> [Written task] For the data below, work out how many lines include the string "Accessoire" and report only the number.

> [Input data]

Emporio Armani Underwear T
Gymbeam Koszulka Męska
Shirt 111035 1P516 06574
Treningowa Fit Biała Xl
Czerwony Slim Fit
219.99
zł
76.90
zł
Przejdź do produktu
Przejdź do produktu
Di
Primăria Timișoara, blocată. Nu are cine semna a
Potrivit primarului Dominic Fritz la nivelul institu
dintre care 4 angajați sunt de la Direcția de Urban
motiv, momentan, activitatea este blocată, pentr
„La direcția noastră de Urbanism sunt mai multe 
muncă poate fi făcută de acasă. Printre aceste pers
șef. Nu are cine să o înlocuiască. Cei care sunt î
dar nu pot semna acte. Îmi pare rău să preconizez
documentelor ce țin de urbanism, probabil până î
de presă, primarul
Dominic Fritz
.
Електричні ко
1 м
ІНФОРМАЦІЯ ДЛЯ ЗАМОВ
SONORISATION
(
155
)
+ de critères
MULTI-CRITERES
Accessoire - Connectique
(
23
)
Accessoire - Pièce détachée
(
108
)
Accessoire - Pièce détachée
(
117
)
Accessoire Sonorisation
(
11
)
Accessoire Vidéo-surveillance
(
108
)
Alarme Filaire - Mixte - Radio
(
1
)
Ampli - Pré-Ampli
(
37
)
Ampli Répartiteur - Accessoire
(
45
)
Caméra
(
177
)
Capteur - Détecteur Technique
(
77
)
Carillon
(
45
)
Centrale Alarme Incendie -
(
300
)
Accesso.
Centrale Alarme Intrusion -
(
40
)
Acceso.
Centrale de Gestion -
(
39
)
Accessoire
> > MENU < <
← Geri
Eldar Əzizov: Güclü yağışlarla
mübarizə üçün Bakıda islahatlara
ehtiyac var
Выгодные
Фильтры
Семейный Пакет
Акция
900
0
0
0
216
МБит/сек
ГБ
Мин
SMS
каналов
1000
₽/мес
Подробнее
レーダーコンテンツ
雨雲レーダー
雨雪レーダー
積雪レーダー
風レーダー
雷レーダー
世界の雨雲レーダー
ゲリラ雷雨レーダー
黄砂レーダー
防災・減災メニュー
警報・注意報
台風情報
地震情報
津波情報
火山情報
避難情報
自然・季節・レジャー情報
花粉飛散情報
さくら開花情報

> [Problem solution] 7